● **About this task**:
An exact transcription of the records is required, minus any images.
• • • • •
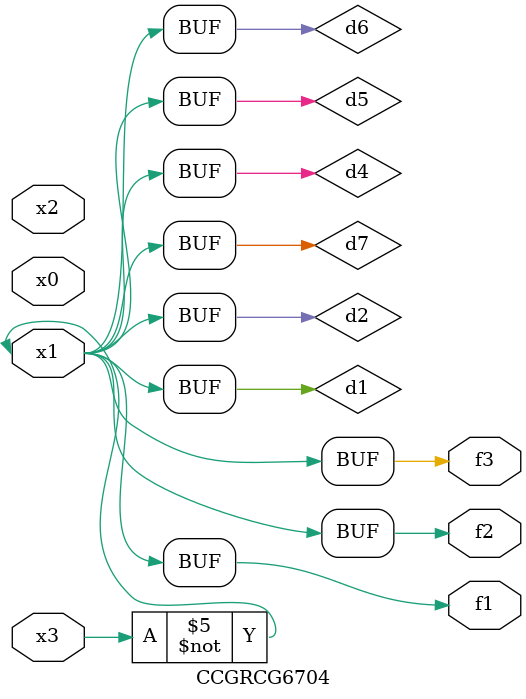
<source format=v>
module CCGRCG6704(
	input x0, x1, x2, x3,
	output f1, f2, f3
);

	wire d1, d2, d3, d4, d5, d6, d7;

	not (d1, x3);
	buf (d2, x1);
	xnor (d3, d1, d2);
	nor (d4, d1);
	buf (d5, d1, d2);
	buf (d6, d4, d5);
	nand (d7, d4);
	assign f1 = d6;
	assign f2 = d7;
	assign f3 = d6;
endmodule

</source>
• • • • •
● **Answer to this problem**:
<source format=v>
module CCGRCG6704(
	input x0, x1, x2, x3,
	output f1, f2, f3
);

	wire d1, d2, d3, d4, d5, d6, d7;

	not (d1, x3);
	buf (d2, x1);
	xnor (d3, d1, d2);
	nor (d4, d1);
	buf (d5, d1, d2);
	buf (d6, d4, d5);
	nand (d7, d4);
	assign f1 = d6;
	assign f2 = d7;
	assign f3 = d6;
endmodule

</source>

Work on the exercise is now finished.